* _BRIEF_:
Copy word for word the part of the essay on death and the internet below that lies between "The Internet. Stumped" and "scratches its head.", inclusive.

-- EXERCISE PASSAGE follows --

The Internet. Stumped by Death.

Social networks can shape our opinions faster than you can say 'fugitive dentist'. A fresh idea at breakfast can become a meme by dinner. Saints are created on an hourly basis simply with the use of a word art app and an (often incorrectly attributed) quote. Most of us can name at least five new species of cute animal at the end of any given 24 hour period. 

And yet, when it comes to death, the internet proverbially slows down and scratches its head.

It has become an acceptable thing to announce the death of a loved one on Facebook. And it makes sense. Facebook has been around long enough now to have woven itself into the fabric of our emotional existence. We announce births and weddings. We announce breakups and divorces. And in the chaotic times following the death of a loved one, it makes a grim kind of sense to let the world know in the easiest of ways-hitting 'post' once, rather than having to face endless phone calls and emails to people you don't know that well and would rather not speak to when you're at your most vulnerable.

But it's the reacting part that no one really knows how to handle. How do you respond to such an announcement? clearly you can't 'like' it. Do you send a private message to someone you don't know very well? After all, they don't know you very well either, but they have chosen to share a traumatic event with you. Putting something in the comments is a sure-fire way to ensure that you receive notifications for at least the next week when others do the same. But if there was ever an inappropriate time to turn off a post's notifications, it would be the one where you got a heartfelt reply from a bereaved person that you never actually read.

-- EXERCISE PASSAGE concluded --
-- GIVEN MATERIAL follows --

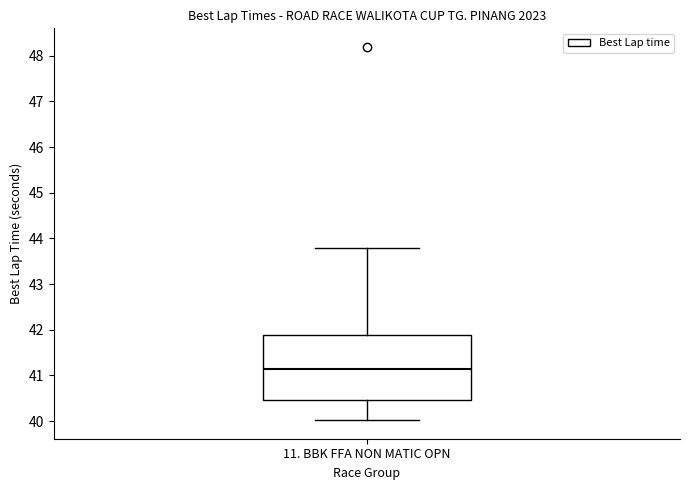

Read this box plot against the y-axis: the position of the median line, the range covered by the box, and the ends of both whiskers. The values are not printed on the chart, so give them approximately, as read against the axis.

median 41.1, box 40.5 to 41.9, whiskers 40.0 to 43.8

-- GIVEN MATERIAL concluded --

* _COMPLETED EXERCISE_:
The Internet. Stumped by Death.

Social networks can shape our opinions faster than you can say 'fugitive dentist'. A fresh idea at breakfast can become a meme by dinner. Saints are created on an hourly basis simply with the use of a word art app and an (often incorrectly attributed) quote. Most of us can name at least five new species of cute animal at the end of any given 24 hour period. 

And yet, when it comes to death, the internet proverbially slows down and scratches its head.